# TRY IT
When you reach the line in the listing below that contains "varekøb 229 kr. –", begin returning lines exactly as written, and stop after the line that contains "Keyboard merupakan perangkat keras". Return no other lines.

# INPUT MATERIAL
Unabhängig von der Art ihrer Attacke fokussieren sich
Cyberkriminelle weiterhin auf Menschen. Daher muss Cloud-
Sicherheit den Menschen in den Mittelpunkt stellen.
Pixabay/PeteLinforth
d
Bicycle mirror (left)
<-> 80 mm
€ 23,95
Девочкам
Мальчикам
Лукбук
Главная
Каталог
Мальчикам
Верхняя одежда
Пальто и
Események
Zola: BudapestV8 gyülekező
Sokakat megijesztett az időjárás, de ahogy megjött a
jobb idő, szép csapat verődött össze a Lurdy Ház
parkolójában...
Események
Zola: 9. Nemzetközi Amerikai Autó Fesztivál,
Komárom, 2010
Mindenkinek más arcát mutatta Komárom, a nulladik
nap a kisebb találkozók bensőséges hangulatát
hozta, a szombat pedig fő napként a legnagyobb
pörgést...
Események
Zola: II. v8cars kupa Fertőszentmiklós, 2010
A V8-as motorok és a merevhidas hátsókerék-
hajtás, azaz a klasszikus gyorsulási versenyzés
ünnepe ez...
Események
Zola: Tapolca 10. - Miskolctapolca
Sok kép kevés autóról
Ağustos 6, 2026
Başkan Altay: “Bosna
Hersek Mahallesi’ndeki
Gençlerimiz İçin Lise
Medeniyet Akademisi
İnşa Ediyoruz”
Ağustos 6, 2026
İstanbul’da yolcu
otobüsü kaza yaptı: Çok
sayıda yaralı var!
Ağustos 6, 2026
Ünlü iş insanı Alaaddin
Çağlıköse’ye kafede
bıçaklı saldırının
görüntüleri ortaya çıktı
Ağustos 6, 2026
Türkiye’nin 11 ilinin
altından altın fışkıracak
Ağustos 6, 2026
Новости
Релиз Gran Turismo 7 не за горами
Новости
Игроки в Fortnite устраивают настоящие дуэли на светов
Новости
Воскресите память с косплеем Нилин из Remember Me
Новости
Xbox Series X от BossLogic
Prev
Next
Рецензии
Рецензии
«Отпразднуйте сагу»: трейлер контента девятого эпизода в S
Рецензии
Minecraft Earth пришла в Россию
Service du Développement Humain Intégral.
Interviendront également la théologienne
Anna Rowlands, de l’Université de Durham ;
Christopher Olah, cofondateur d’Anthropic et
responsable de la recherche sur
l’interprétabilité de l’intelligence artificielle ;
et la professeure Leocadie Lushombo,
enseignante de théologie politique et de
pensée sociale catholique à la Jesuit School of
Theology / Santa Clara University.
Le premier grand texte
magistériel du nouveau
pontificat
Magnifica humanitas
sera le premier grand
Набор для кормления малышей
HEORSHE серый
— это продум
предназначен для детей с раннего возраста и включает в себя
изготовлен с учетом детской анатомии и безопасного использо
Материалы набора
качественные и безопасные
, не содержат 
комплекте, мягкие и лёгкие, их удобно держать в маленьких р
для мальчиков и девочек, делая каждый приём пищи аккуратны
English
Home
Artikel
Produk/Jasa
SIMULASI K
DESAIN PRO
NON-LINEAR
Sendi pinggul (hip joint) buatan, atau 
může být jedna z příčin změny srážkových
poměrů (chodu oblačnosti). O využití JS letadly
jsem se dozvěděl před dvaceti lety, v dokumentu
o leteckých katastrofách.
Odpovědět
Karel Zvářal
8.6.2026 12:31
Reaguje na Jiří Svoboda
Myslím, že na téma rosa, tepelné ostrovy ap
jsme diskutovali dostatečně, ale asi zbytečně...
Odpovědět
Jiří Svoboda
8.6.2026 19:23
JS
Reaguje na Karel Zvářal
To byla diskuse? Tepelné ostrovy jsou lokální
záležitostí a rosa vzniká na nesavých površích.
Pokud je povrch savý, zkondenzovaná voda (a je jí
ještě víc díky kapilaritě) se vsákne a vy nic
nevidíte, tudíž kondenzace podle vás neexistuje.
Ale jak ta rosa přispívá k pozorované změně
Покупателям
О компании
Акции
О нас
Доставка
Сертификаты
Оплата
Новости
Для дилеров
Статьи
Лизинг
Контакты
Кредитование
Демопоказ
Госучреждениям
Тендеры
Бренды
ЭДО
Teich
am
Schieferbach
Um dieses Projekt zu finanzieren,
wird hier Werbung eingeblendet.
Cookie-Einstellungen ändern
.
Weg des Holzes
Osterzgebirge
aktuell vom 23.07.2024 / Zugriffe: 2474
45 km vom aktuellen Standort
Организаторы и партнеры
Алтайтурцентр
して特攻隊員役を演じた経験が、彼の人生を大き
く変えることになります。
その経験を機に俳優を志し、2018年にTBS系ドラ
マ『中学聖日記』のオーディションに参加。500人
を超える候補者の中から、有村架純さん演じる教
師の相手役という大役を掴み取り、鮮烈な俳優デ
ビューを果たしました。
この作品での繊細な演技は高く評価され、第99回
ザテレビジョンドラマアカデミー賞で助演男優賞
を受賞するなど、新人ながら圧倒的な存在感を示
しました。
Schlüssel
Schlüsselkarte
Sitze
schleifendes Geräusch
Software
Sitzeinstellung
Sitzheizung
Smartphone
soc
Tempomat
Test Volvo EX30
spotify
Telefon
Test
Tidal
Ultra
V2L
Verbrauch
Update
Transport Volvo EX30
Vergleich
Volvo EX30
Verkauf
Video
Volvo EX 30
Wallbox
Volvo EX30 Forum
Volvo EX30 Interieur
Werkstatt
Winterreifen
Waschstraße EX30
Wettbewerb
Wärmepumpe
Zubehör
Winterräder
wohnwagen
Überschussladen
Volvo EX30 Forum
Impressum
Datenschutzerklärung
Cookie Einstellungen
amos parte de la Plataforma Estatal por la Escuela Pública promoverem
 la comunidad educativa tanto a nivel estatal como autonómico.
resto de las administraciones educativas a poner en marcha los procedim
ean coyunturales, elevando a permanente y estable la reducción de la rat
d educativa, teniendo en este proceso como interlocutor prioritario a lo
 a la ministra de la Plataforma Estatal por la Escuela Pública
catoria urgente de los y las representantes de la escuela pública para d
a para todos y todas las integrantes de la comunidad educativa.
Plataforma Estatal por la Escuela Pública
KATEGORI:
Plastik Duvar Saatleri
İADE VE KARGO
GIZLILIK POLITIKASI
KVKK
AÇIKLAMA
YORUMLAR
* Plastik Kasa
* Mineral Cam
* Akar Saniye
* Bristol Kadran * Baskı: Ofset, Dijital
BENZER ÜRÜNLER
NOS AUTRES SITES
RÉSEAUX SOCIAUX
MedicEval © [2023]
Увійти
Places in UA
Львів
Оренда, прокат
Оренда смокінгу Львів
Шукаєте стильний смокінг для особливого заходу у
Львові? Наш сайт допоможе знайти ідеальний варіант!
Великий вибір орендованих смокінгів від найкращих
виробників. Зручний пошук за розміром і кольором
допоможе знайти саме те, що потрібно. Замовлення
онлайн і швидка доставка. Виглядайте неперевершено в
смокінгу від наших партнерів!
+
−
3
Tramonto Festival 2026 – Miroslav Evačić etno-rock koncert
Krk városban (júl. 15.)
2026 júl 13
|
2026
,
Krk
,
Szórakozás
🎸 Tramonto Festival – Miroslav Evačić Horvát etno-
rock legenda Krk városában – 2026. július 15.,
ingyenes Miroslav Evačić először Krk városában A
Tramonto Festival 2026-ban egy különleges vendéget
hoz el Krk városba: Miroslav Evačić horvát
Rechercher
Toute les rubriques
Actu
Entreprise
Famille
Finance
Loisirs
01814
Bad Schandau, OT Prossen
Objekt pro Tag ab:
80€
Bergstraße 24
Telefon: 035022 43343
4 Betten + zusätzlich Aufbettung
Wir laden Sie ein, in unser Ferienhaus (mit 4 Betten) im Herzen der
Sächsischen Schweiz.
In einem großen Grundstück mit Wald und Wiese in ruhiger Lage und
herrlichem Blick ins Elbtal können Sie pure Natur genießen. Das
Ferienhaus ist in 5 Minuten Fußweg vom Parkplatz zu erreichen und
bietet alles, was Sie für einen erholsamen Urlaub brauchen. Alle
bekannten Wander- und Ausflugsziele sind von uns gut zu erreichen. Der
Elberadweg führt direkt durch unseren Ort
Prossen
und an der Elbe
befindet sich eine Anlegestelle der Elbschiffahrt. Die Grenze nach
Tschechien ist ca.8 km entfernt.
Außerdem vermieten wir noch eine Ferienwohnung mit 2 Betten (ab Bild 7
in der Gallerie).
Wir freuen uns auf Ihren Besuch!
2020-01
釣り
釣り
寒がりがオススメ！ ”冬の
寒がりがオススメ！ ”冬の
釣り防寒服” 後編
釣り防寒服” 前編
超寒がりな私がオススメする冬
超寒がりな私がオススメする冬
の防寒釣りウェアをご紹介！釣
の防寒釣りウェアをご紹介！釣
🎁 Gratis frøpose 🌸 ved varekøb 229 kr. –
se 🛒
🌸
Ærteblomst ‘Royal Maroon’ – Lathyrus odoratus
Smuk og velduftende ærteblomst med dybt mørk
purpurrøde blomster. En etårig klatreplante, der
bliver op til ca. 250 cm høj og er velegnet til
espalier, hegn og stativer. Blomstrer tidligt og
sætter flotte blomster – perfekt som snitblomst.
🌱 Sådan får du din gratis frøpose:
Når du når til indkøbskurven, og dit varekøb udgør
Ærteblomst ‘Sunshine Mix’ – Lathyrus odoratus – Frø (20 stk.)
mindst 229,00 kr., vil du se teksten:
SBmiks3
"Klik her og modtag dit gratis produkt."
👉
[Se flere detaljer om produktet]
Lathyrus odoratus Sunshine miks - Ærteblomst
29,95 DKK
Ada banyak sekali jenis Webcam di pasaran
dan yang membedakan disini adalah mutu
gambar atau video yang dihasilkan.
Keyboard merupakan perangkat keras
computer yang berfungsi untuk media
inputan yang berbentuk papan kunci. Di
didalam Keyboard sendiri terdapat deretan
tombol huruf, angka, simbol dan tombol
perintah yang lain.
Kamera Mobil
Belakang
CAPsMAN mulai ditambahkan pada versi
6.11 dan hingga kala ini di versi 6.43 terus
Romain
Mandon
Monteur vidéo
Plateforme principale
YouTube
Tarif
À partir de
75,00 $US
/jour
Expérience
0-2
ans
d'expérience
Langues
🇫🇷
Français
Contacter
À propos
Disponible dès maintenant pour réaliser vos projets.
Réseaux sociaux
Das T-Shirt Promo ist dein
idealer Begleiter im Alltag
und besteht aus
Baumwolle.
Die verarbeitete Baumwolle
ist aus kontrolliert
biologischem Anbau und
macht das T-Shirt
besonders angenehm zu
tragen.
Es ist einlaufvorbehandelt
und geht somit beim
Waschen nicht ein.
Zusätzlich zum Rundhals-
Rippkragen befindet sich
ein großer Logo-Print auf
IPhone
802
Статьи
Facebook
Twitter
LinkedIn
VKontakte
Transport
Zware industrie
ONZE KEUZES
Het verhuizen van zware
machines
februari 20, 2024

# REPLY TO THE EXERCISE
🎁 Gratis frøpose 🌸 ved varekøb 229 kr. –
se 🛒
🌸
Ærteblomst ‘Royal Maroon’ – Lathyrus odoratus
Smuk og velduftende ærteblomst med dybt mørk
purpurrøde blomster. En etårig klatreplante, der
bliver op til ca. 250 cm høj og er velegnet til
espalier, hegn og stativer. Blomstrer tidligt og
sætter flotte blomster – perfekt som snitblomst.
🌱 Sådan får du din gratis frøpose:
Når du når til indkøbskurven, og dit varekøb udgør
Ærteblomst ‘Sunshine Mix’ – Lathyrus odoratus – Frø (20 stk.)
mindst 229,00 kr., vil du se teksten:
SBmiks3
"Klik her og modtag dit gratis produkt."
👉
[Se flere detaljer om produktet]
Lathyrus odoratus Sunshine miks - Ærteblomst
29,95 DKK
Ada banyak sekali jenis Webcam di pasaran
dan yang membedakan disini adalah mutu
gambar atau video yang dihasilkan.
Keyboard merupakan perangkat keras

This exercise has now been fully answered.